▶ _Exercise prompt_
The full listing below must be printed exactly, word for word.

▶ _Exercise material_
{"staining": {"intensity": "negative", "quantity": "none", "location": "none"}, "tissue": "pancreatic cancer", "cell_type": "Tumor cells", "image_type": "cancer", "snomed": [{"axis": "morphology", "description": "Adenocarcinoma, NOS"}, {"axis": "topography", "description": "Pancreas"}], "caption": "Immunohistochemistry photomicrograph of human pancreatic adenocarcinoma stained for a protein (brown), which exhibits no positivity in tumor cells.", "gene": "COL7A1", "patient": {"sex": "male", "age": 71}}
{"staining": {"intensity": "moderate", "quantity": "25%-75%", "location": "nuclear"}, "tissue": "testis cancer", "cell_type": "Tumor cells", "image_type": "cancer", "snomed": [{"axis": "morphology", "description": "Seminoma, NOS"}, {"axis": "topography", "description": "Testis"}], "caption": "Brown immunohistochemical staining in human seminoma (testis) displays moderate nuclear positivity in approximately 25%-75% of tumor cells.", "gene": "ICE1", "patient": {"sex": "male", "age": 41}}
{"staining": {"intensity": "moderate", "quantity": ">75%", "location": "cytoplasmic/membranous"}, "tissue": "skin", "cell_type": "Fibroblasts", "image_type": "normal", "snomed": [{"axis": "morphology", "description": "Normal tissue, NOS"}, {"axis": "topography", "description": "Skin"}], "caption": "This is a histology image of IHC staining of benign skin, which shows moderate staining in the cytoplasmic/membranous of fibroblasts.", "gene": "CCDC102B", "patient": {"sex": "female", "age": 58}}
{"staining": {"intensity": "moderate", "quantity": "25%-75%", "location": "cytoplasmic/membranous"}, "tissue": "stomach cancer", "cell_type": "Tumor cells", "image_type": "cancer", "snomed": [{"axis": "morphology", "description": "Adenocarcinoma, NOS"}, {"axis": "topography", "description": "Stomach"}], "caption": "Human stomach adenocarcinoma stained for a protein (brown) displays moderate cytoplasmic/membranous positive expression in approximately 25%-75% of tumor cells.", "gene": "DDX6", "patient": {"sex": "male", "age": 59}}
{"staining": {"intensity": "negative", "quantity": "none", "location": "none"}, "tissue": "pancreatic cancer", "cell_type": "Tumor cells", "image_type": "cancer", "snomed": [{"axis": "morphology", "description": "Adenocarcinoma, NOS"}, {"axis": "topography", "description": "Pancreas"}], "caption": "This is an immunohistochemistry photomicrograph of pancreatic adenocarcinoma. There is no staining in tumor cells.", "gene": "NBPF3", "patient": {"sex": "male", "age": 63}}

▶ _Task output_
{"staining": {"intensity": "negative", "quantity": "none", "location": "none"}, "tissue": "pancreatic cancer", "cell_type": "Tumor cells", "image_type": "cancer", "snomed": [{"axis": "morphology", "description": "Adenocarcinoma, NOS"}, {"axis": "topography", "description": "Pancreas"}], "caption": "Immunohistochemistry photomicrograph of human pancreatic adenocarcinoma stained for a protein (brown), which exhibits no positivity in tumor cells.", "gene": "COL7A1", "patient": {"sex": "male", "age": 71}}
{"staining": {"intensity": "moderate", "quantity": "25%-75%", "location": "nuclear"}, "tissue": "testis cancer", "cell_type": "Tumor cells", "image_type": "cancer", "snomed": [{"axis": "morphology", "description": "Seminoma, NOS"}, {"axis": "topography", "description": "Testis"}], "caption": "Brown immunohistochemical staining in human seminoma (testis) displays moderate nuclear positivity in approximately 25%-75% of tumor cells.", "gene": "ICE1", "patient": {"sex": "male", "age": 41}}
{"staining": {"intensity": "moderate", "quantity": ">75%", "location": "cytoplasmic/membranous"}, "tissue": "skin", "cell_type": "Fibroblasts", "image_type": "normal", "snomed": [{"axis": "morphology", "description": "Normal tissue, NOS"}, {"axis": "topography", "description": "Skin"}], "caption": "This is a histology image of IHC staining of benign skin, which shows moderate staining in the cytoplasmic/membranous of fibroblasts.", "gene": "CCDC102B", "patient": {"sex": "female", "age": 58}}
{"staining": {"intensity": "moderate", "quantity": "25%-75%", "location": "cytoplasmic/membranous"}, "tissue": "stomach cancer", "cell_type": "Tumor cells", "image_type": "cancer", "snomed": [{"axis": "morphology", "description": "Adenocarcinoma, NOS"}, {"axis": "topography", "description": "Stomach"}], "caption": "Human stomach adenocarcinoma stained for a protein (brown) displays moderate cytoplasmic/membranous positive expression in approximately 25%-75% of tumor cells.", "gene": "DDX6", "patient": {"sex": "male", "age": 59}}
{"staining": {"intensity": "negative", "quantity": "none", "location": "none"}, "tissue": "pancreatic cancer", "cell_type": "Tumor cells", "image_type": "cancer", "snomed": [{"axis": "morphology", "description": "Adenocarcinoma, NOS"}, {"axis": "topography", "description": "Pancreas"}], "caption": "This is an immunohistochemistry photomicrograph of pancreatic adenocarcinoma. There is no staining in tumor cells.", "gene": "NBPF3", "patient": {"sex": "male", "age": 63}}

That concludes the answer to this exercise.